Hacker News new | ask | show | jobs
by mananaysiempre 761 days ago
I also wanted to post that link, but now that I’m rereading it I’m starting to doubt that it proves what we want it to prove here. The way it’s presented, the size of the 3-SAT formula corresponds to the size of the expression, not the size of the haystack; and that compiling a regex is exponential in its length is not exactly a surprise—the standard determinization procedure used to compile actually regular (no backreferences) regexes for linear matching is also exponential. So what we’d actually want to prove is along the lines of NP-completeness even if we allow for an exponential amount of preprocessing on the expression only.

(I’m willing to believe backreference matching is NP-complete, I just think the linked statement is weaker than that.)

2 comments

Ah I see. Geoff Langdale (creator of Hyperscan) has a post about this. The comments seem relevant: https://branchfree.org/2019/04/04/question-is-matching-fixed...
Sat solvers have been implemented on backtracking regex engines. Sat is NP thus game over for looking for linear time solutions to arbitrary backtracking regex. Sadly.
> Sat solvers have been implemented on backtracking regex engines.

Again, if the (not-really-)regular expression grows as the SAT problem does, that doesn’t mean game over yet. Your favourite ahead-of-time regex compiler (the good interactive ones are usually incremental, but lex/flex or re2c certainly fit) is also exponential in the size of the regex, because determinization can have exponential-size output. After the (exponentially large) compiled form is produced, though, matching is linear in the size of the haystack no matter what it is.

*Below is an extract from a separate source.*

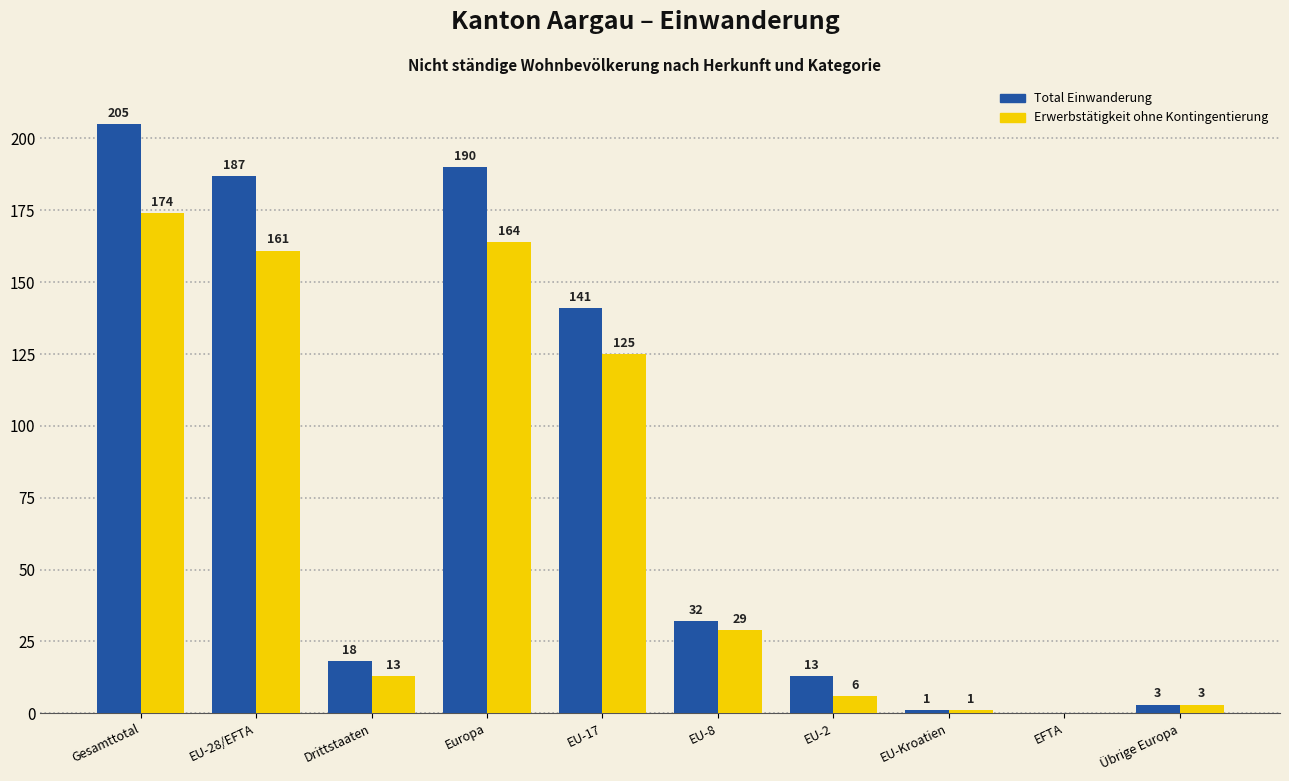

What is the sum of the Total Einwanderung values at Gesamttotal and Übrige Europa?

208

Burntsushi’s sibling reply links to blog post and thence to a proof-of-concept regular+backreferences expression matcher[1] that works in (quite miserable but still) polynomial time wrt the haystack, with the degree of the polynomial depending on the number of groups that have backreferences to them.

That’s not exactly fantastic, mind you—recall that you can match arbitrary context-free languages in “merely” cubic time. But it’s not exponential.

[1] https://github.com/travisdowns/polyregex

Attempting polynomial with respect to the string being searched for a constant regex is interesting. A finite regex will contain a finite number of back references.

I think a finite number of back references implies a maximum stack use for the backtracking approach. DFA plus finite size stack machine is convertible to a DFA with a smaller stack and onwards to a pure DFA.

That is probably worth trying to implement, thank you for the push.